Scan the entries below for "recorded" and copy each line that holds it.

(Collected data)
|---|

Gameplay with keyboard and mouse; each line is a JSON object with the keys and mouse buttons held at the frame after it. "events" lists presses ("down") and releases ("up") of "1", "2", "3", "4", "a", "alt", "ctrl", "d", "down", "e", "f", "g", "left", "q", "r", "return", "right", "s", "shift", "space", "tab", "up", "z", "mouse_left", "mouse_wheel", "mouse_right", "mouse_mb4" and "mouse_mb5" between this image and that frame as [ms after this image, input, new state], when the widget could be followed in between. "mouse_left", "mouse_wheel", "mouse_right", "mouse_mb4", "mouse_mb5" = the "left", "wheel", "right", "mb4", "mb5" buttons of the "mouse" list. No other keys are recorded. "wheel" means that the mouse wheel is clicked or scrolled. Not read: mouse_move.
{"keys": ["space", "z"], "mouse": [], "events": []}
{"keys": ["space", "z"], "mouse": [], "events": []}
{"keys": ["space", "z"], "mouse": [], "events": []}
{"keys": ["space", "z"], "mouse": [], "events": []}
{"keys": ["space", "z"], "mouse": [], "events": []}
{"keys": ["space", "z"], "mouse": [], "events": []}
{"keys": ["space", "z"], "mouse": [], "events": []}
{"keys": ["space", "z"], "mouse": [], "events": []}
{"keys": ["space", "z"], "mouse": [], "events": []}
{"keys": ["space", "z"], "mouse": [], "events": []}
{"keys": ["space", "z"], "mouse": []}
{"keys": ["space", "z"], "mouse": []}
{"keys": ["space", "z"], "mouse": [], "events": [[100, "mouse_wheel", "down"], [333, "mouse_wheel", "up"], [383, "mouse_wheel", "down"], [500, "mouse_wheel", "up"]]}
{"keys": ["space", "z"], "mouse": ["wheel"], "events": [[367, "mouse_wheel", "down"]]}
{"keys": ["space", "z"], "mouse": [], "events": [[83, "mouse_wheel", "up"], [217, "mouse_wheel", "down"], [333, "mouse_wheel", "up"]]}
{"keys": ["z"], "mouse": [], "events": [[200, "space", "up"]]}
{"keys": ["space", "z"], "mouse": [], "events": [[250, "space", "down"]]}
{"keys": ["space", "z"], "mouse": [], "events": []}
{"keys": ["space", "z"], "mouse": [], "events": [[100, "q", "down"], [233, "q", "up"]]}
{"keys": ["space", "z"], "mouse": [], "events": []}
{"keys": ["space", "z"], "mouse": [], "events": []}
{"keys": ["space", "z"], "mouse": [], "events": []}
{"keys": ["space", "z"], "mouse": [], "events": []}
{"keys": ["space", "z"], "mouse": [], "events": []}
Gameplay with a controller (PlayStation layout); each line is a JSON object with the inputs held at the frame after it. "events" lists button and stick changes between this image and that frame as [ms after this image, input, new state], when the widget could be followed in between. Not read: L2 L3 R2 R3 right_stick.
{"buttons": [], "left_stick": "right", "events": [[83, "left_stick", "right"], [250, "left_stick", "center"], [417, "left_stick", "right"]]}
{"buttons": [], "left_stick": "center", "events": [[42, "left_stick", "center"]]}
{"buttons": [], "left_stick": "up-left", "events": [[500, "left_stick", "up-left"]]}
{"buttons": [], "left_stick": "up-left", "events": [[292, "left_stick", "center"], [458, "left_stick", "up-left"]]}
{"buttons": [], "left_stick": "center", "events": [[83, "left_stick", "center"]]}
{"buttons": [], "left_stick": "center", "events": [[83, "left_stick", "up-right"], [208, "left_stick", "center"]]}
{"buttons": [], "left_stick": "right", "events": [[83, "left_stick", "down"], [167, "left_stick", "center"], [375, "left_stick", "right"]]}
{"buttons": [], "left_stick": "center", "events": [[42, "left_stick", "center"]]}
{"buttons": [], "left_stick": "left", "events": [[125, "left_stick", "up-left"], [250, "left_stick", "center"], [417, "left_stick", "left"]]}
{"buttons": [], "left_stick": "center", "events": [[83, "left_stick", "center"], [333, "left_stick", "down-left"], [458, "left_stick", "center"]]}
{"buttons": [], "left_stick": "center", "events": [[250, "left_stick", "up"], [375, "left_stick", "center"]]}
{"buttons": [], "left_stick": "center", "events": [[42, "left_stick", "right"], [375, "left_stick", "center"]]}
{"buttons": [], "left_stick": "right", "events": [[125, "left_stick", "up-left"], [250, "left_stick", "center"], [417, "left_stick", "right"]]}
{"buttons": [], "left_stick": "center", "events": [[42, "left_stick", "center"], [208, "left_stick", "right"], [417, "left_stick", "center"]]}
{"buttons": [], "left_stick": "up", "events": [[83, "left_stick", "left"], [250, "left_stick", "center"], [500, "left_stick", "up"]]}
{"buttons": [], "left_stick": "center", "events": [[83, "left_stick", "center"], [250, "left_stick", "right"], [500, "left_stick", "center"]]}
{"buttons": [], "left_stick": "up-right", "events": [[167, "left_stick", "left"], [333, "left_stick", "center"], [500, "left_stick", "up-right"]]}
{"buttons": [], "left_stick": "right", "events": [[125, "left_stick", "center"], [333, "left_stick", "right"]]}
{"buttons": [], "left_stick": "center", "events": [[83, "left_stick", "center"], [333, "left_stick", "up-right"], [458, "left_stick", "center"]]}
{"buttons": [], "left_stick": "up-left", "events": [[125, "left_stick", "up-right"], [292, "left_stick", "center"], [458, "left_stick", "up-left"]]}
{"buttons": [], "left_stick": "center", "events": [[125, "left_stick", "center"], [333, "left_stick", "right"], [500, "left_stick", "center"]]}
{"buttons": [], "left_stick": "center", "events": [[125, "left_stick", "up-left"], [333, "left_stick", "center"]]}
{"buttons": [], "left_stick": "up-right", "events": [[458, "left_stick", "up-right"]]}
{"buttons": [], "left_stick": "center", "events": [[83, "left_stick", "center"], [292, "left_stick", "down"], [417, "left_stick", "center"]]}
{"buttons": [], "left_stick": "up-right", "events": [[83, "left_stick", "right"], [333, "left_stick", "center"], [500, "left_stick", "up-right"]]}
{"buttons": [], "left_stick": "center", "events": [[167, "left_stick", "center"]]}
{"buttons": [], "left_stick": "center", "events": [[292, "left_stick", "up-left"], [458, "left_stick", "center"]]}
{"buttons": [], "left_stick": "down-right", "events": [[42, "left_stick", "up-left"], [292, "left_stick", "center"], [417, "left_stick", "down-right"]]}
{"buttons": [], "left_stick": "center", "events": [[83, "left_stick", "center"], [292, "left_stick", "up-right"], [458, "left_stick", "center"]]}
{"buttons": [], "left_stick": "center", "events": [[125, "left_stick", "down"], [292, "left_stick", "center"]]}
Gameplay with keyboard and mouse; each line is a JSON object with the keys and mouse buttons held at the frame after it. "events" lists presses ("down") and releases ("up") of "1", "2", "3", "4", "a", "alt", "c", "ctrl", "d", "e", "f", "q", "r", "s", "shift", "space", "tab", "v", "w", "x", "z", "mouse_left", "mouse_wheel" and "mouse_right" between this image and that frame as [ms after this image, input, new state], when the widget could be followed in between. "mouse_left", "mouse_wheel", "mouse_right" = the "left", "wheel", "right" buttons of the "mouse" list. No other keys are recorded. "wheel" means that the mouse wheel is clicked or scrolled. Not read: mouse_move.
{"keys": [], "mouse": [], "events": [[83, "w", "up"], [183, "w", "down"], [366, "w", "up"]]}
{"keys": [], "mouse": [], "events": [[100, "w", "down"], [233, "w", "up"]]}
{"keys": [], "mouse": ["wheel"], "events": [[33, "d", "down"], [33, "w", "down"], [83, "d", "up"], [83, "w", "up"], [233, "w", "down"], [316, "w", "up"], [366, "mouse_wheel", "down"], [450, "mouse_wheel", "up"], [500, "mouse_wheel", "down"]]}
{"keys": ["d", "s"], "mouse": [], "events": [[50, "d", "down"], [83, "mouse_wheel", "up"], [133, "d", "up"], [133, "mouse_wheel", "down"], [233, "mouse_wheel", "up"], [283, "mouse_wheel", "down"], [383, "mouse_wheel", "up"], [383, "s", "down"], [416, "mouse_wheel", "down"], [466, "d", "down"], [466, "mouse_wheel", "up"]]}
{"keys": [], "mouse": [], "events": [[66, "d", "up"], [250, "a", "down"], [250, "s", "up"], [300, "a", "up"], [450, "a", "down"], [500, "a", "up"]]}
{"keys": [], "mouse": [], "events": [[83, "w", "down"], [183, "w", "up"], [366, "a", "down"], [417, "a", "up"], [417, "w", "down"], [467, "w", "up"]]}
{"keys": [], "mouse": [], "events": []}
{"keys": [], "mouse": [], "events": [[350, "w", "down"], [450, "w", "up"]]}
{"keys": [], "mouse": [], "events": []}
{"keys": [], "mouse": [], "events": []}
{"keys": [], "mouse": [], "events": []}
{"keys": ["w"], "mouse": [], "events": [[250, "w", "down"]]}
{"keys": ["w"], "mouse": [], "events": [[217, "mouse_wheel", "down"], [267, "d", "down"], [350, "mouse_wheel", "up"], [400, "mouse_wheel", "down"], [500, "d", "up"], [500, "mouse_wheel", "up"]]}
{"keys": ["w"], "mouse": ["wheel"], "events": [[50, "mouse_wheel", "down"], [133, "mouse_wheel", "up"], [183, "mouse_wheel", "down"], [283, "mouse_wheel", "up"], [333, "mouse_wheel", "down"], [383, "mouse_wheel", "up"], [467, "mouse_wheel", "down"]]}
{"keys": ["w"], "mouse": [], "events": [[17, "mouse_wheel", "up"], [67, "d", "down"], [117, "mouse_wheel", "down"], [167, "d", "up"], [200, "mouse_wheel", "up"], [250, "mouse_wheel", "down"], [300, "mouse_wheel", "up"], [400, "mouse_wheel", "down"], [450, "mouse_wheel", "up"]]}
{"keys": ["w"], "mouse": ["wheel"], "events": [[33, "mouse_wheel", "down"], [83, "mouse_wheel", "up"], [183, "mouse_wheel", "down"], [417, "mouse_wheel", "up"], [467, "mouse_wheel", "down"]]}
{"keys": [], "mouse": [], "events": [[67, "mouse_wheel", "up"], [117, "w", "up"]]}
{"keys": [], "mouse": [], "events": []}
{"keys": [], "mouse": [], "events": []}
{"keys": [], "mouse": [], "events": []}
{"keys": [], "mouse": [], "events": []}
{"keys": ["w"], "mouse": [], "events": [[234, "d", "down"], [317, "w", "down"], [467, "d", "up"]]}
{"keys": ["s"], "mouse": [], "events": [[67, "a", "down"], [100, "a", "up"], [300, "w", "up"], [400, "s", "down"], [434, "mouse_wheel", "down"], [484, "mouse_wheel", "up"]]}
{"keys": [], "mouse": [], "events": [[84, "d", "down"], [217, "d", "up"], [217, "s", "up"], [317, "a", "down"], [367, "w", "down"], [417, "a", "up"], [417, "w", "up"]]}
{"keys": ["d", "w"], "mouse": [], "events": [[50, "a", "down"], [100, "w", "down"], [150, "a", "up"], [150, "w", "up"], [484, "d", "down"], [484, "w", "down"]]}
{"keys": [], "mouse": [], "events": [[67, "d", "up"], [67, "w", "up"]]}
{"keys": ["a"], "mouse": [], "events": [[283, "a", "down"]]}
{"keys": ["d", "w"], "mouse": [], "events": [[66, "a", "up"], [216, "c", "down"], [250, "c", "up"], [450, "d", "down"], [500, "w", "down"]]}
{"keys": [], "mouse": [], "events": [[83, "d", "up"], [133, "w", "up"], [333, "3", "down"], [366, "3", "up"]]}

|---|

## Answer box
Gameplay with keyboard and mouse; each line is a JSON object with the keys and mouse buttons held at the frame after it. "events" lists presses ("down") and releases ("up") of "1", "2", "3", "4", "a", "alt", "ctrl", "d", "down", "e", "f", "g", "left", "q", "r", "return", "right", "s", "shift", "space", "tab", "up", "z", "mouse_left", "mouse_wheel", "mouse_right", "mouse_mb4" and "mouse_mb5" between this image and that frame as [ms after this image, input, new state], when the widget could be followed in between. "mouse_left", "mouse_wheel", "mouse_right", "mouse_mb4", "mouse_mb5" = the "left", "wheel", "right", "mb4", "mb5" buttons of the "mouse" list. No other keys are recorded. "wheel" means that the mouse wheel is clicked or scrolled. Not read: mouse_move.
Gameplay with keyboard and mouse; each line is a JSON object with the keys and mouse buttons held at the frame after it. "events" lists presses ("down") and releases ("up") of "1", "2", "3", "4", "a", "alt", "c", "ctrl", "d", "e", "f", "q", "r", "s", "shift", "space", "tab", "v", "w", "x", "z", "mouse_left", "mouse_wheel" and "mouse_right" between this image and that frame as [ms after this image, input, new state], when the widget could be followed in between. "mouse_left", "mouse_wheel", "mouse_right" = the "left", "wheel", "right" buttons of the "mouse" list. No other keys are recorded. "wheel" means that the mouse wheel is clicked or scrolled. Not read: mouse_move.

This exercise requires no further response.